Can someone tell me a fast function to find the gaussian blur of an image using a 5x5 mask. I need it for iOS app dev. I am working directly on the memory of the image defined as
unsigned char *image_sqr_Baseaaddr = (unsigned char *) malloc(noOfPixels);
for (row = 2; row < H-2; row++)
{
for (col = 2; col < W-2; col++)
{
newPixel = 0;
for (rowOffset=-2; rowOffset<=2; rowOffset++)
{
for (colOffset=-2; colOffset<=2; colOffset++)
{
rowTotal = row + rowOffset;
colTotal = col + colOffset;
iOffset = (unsigned long)(rowTotal*W + colTotal);
newPixel += (*(imgData + iOffset)) * gaussianMask[2 + rowOffset][2 + colOffset];
}
}
i = (unsigned long)(row*W + col);
*(imgData + i) = newPixel / 159;
}
}
This is obviously the slowest function possible.

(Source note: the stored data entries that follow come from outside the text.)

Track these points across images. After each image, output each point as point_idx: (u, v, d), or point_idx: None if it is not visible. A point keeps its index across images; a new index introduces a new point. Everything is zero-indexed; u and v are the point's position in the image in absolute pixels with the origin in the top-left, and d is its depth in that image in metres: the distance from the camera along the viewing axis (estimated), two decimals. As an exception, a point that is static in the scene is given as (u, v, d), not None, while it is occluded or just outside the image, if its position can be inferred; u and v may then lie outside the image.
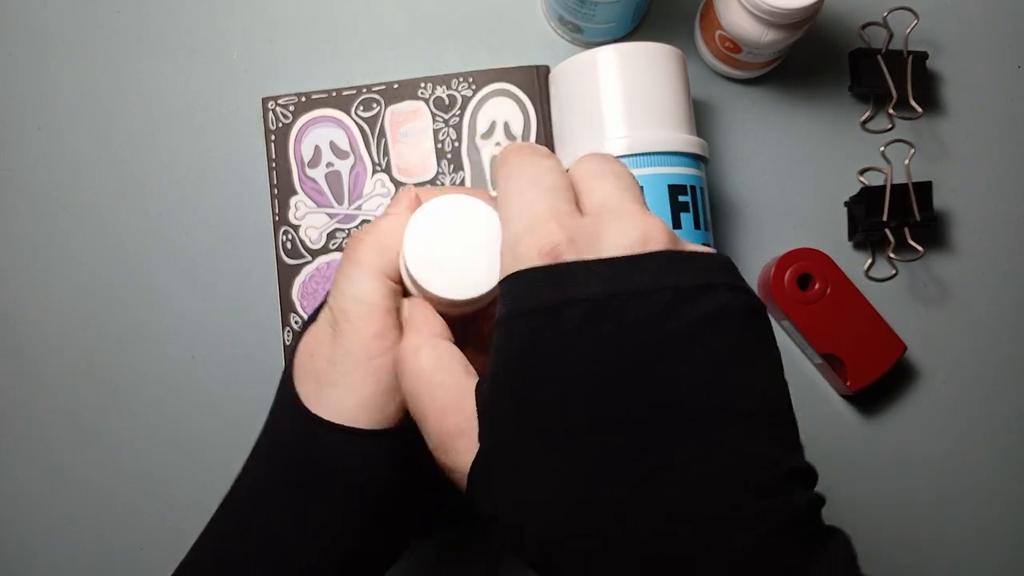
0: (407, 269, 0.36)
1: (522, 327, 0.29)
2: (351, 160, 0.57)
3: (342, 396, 0.36)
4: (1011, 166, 0.60)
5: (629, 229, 0.29)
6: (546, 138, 0.56)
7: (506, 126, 0.57)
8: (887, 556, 0.57)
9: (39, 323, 0.58)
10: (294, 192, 0.57)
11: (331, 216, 0.57)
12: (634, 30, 0.60)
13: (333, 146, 0.57)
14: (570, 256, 0.29)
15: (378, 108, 0.57)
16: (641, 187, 0.36)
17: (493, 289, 0.34)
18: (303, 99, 0.57)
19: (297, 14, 0.60)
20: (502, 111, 0.57)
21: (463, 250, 0.35)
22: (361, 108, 0.57)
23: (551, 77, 0.54)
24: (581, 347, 0.28)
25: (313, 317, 0.40)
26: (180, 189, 0.59)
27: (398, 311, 0.37)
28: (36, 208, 0.59)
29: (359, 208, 0.57)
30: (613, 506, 0.27)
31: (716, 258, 0.30)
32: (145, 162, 0.59)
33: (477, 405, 0.31)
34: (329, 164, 0.57)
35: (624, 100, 0.50)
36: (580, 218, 0.31)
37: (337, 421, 0.36)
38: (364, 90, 0.57)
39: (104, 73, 0.60)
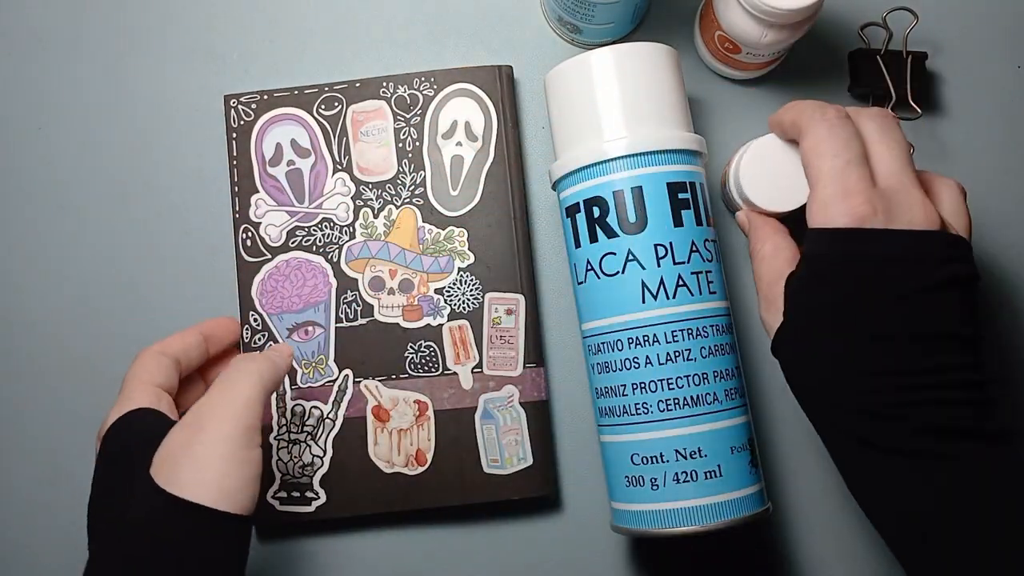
0: (740, 187, 0.52)
1: (833, 266, 0.43)
2: (312, 158, 0.57)
3: (206, 478, 0.42)
4: (1011, 166, 0.60)
5: (917, 213, 0.43)
6: (508, 139, 0.57)
7: (467, 126, 0.57)
8: (886, 555, 0.57)
9: (39, 323, 0.58)
10: (255, 190, 0.57)
11: (291, 214, 0.57)
12: (633, 31, 0.60)
13: (294, 144, 0.57)
14: (874, 223, 0.42)
15: (339, 107, 0.57)
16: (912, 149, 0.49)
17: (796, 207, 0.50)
18: (265, 97, 0.57)
19: (298, 14, 0.60)
20: (463, 111, 0.57)
21: (781, 178, 0.51)
22: (323, 107, 0.57)
23: (546, 80, 0.54)
24: (869, 287, 0.42)
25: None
26: (179, 191, 0.59)
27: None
28: (36, 208, 0.59)
29: (319, 207, 0.57)
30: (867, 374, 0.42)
31: (957, 240, 0.44)
32: (145, 162, 0.59)
33: (786, 290, 0.46)
34: (290, 162, 0.57)
35: (620, 101, 0.50)
36: (878, 191, 0.43)
37: (202, 502, 0.41)
38: (326, 89, 0.58)
39: (104, 73, 0.60)
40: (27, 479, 0.57)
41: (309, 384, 0.55)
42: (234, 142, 0.57)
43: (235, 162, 0.57)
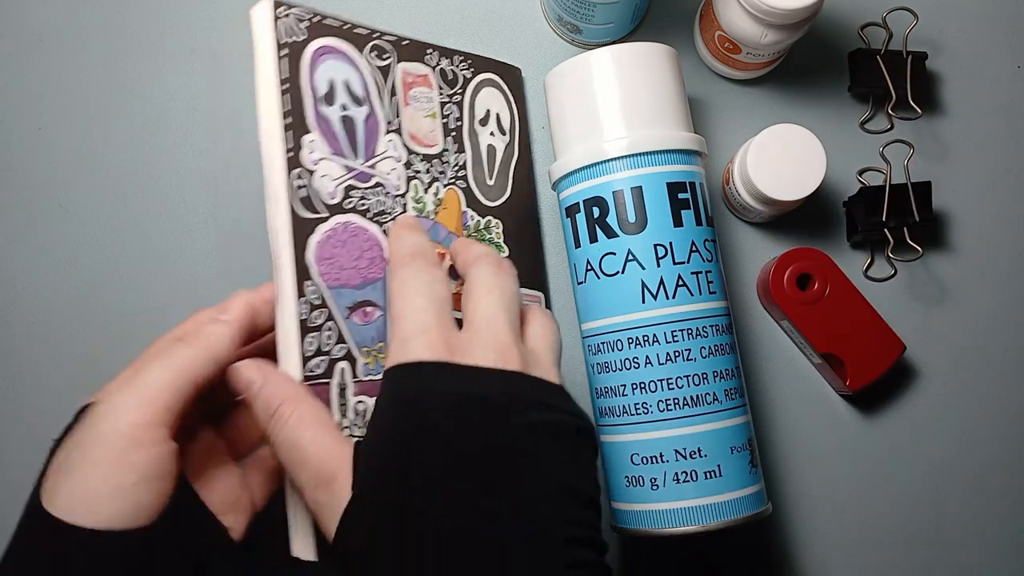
0: (748, 180, 0.53)
1: (402, 413, 0.37)
2: (366, 109, 0.50)
3: (80, 487, 0.37)
4: (1011, 166, 0.60)
5: (491, 352, 0.39)
6: (521, 139, 0.57)
7: (498, 118, 0.57)
8: (886, 555, 0.57)
9: (38, 323, 0.58)
10: (306, 129, 0.46)
11: (348, 169, 0.48)
12: (633, 31, 0.60)
13: (348, 88, 0.50)
14: (449, 359, 0.38)
15: (389, 59, 0.52)
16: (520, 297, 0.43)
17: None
18: (316, 19, 0.48)
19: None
20: (494, 102, 0.57)
21: (789, 167, 0.52)
22: (374, 53, 0.51)
23: (546, 81, 0.54)
24: (442, 437, 0.37)
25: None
26: (180, 191, 0.59)
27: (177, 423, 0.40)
28: (36, 208, 0.59)
29: (372, 167, 0.50)
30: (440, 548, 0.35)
31: (549, 386, 0.40)
32: (145, 162, 0.59)
33: (355, 459, 0.38)
34: (344, 107, 0.49)
35: (619, 101, 0.50)
36: (458, 333, 0.39)
37: (75, 521, 0.36)
38: (375, 35, 0.51)
39: (104, 73, 0.60)
40: (27, 480, 0.57)
41: (371, 376, 0.46)
42: (285, 60, 0.46)
43: (286, 86, 0.46)
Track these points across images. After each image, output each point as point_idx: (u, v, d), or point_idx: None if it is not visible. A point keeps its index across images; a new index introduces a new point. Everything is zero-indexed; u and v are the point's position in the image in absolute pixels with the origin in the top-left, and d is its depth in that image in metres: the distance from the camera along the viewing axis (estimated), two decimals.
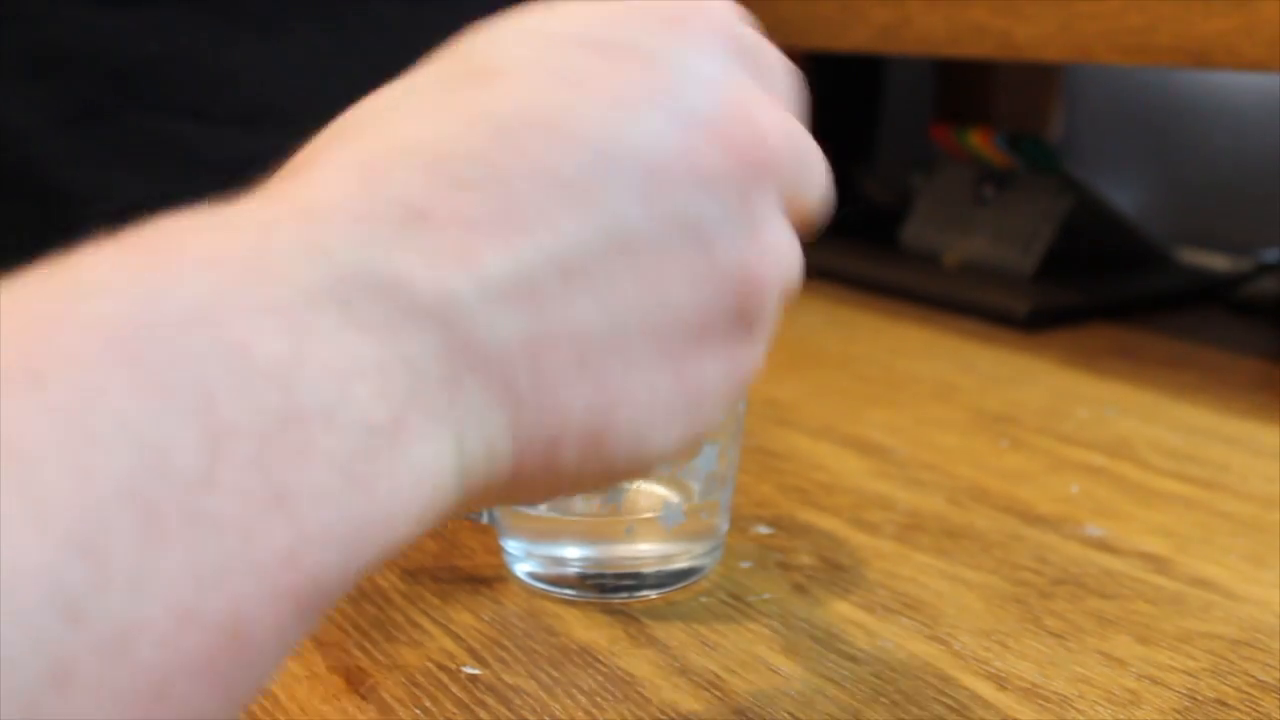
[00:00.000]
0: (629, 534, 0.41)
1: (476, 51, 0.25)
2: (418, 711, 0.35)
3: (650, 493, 0.42)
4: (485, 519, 0.43)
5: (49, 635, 0.17)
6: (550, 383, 0.23)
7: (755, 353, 0.27)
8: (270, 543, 0.19)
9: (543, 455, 0.24)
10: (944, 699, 0.35)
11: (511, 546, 0.43)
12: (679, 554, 0.42)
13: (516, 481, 0.24)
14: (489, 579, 0.43)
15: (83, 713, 0.17)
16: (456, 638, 0.39)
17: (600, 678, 0.37)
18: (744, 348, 0.26)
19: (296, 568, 0.20)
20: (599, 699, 0.36)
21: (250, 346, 0.20)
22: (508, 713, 0.35)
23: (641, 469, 0.26)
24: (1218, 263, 0.86)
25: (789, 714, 0.35)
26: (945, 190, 0.89)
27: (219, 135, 0.81)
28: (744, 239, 0.25)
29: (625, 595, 0.41)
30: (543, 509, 0.42)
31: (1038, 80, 0.98)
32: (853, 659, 0.38)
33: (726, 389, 0.26)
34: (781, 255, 0.27)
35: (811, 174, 0.28)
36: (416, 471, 0.22)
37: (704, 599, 0.42)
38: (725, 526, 0.44)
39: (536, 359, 0.23)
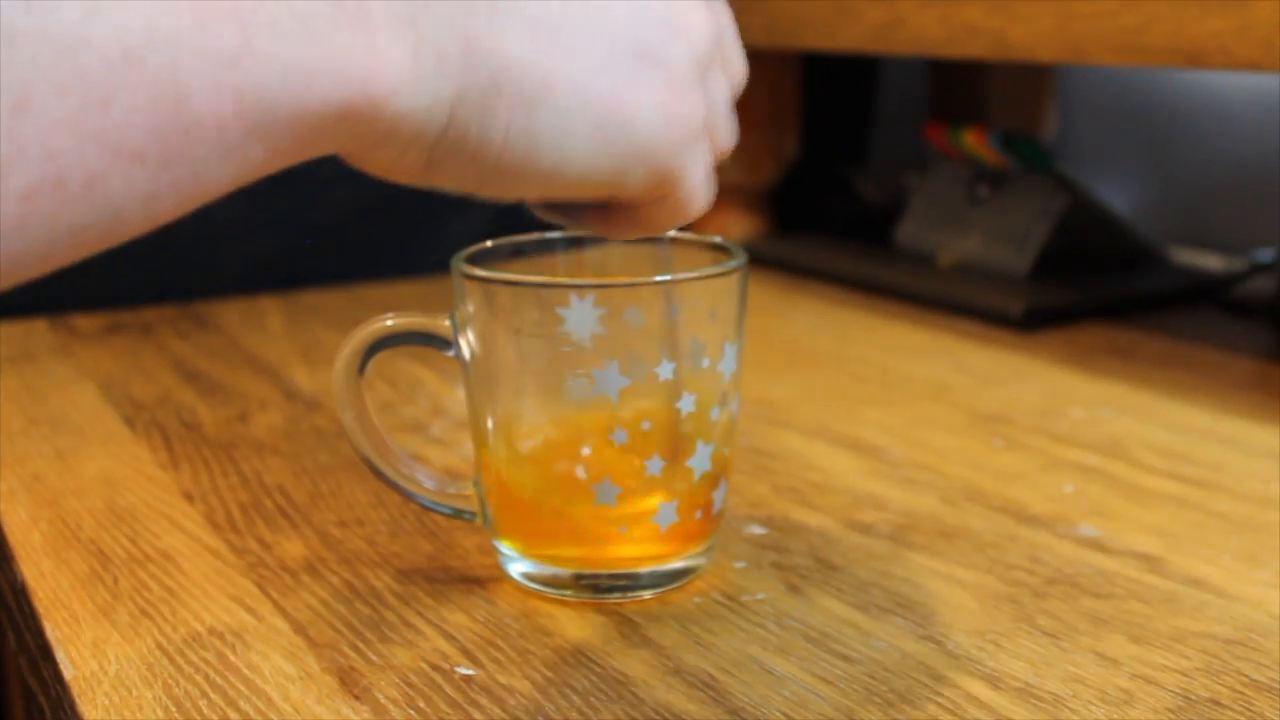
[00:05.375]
0: (623, 534, 0.41)
1: None
2: (411, 712, 0.35)
3: (643, 493, 0.42)
4: (479, 520, 0.43)
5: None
6: (501, 29, 0.28)
7: (689, 107, 0.31)
8: (219, 39, 0.23)
9: (478, 105, 0.28)
10: (937, 699, 0.35)
11: (505, 547, 0.43)
12: (673, 554, 0.42)
13: (449, 134, 0.28)
14: (483, 579, 0.43)
15: (37, 138, 0.21)
16: (450, 638, 0.39)
17: (594, 678, 0.37)
18: (681, 96, 0.31)
19: (239, 68, 0.24)
20: (593, 699, 0.36)
21: None
22: (501, 713, 0.35)
23: (562, 169, 0.30)
24: (1212, 262, 0.86)
25: (783, 714, 0.35)
26: (940, 190, 0.89)
27: None
28: (683, 8, 0.32)
29: (619, 596, 0.41)
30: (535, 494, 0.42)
31: (1032, 80, 0.99)
32: (846, 659, 0.38)
33: (656, 125, 0.31)
34: (715, 30, 0.33)
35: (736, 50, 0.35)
36: (368, 51, 0.26)
37: (698, 599, 0.42)
38: (718, 527, 0.44)
39: (495, 7, 0.28)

I heard that ARM Neon intrinsics on the iOS can be used to make several operations in 1 cycle. Maybe that's the way to go ?
The problem is that I am not very familiar and don't have enough time to learn assembly language at the moment. So it would be great if anyone can post a Neon intrinsics code for the problem mentioned above or any other fast implementation in C/C++.